==== Materials provided ====
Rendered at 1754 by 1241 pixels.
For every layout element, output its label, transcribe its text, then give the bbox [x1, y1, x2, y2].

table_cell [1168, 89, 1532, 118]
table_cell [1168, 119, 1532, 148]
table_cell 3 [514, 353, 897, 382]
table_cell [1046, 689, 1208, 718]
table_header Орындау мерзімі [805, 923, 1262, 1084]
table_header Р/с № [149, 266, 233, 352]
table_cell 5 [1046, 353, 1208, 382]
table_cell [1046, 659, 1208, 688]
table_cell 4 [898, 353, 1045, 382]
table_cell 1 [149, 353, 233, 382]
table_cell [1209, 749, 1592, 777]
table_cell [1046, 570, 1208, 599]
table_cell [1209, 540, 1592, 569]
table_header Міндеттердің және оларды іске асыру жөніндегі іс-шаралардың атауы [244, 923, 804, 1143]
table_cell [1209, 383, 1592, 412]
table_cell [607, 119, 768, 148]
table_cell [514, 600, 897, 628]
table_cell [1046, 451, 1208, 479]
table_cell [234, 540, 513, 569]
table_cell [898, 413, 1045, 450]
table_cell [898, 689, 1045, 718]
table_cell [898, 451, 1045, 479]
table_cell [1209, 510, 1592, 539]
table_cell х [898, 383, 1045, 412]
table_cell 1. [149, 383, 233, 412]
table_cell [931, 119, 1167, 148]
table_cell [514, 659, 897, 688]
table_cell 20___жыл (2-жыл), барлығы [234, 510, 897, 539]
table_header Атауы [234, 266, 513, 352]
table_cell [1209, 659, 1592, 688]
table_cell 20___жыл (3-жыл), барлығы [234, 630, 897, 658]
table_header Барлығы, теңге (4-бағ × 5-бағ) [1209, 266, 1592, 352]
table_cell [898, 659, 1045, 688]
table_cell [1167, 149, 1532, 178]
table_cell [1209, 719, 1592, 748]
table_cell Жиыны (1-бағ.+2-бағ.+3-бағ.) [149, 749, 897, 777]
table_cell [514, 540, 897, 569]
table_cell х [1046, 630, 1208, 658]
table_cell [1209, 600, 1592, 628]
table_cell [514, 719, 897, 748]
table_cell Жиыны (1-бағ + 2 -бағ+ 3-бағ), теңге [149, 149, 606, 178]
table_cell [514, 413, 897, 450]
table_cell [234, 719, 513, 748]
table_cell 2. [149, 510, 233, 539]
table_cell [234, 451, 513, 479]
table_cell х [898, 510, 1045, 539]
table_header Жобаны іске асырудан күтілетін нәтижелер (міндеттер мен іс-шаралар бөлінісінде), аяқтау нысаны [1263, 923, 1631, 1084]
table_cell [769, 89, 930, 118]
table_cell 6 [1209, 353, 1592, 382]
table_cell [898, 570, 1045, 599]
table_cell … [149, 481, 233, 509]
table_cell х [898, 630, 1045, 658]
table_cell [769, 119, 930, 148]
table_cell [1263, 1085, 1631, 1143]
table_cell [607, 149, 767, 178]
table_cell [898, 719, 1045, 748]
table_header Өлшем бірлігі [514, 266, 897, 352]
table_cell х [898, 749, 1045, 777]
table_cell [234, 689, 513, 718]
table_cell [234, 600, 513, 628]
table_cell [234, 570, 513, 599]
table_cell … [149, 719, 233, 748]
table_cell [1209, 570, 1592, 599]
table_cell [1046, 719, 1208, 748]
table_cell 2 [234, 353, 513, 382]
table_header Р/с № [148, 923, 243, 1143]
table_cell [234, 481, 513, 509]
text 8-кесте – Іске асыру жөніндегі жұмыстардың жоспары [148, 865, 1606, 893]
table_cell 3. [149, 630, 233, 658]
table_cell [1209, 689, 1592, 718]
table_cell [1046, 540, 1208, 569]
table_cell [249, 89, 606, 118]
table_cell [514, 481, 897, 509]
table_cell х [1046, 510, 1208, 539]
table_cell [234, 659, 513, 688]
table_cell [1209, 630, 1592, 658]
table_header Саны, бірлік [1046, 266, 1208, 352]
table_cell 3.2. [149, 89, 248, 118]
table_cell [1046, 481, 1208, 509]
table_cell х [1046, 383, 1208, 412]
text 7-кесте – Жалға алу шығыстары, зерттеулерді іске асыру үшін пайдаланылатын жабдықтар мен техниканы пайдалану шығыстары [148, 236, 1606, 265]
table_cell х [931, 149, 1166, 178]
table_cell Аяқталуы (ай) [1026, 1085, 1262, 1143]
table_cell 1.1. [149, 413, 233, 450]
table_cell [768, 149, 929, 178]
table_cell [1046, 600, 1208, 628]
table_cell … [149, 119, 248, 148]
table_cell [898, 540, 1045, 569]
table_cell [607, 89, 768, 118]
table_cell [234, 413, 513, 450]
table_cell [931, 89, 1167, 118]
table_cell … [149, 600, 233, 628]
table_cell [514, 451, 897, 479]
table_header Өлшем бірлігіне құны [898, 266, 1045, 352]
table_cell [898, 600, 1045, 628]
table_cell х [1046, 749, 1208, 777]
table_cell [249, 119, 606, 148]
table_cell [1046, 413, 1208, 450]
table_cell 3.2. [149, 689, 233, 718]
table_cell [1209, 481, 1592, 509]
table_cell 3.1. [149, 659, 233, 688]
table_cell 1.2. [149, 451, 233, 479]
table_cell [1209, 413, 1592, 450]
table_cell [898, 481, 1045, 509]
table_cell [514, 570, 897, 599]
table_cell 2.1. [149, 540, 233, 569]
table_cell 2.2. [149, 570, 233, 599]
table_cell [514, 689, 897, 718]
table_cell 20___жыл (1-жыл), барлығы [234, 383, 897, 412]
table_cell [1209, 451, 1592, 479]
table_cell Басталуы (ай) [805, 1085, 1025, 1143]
====
▸ What is expected
Gather, from the listing above, every line carrying the word "Жиыны".

▸ Your response
table_cell Жиыны (1-бағ.+2-бағ.+3-бағ.) [149, 749, 897, 777]
table_cell Жиыны (1-бағ + 2 -бағ+ 3-бағ), теңге [149, 149, 606, 178]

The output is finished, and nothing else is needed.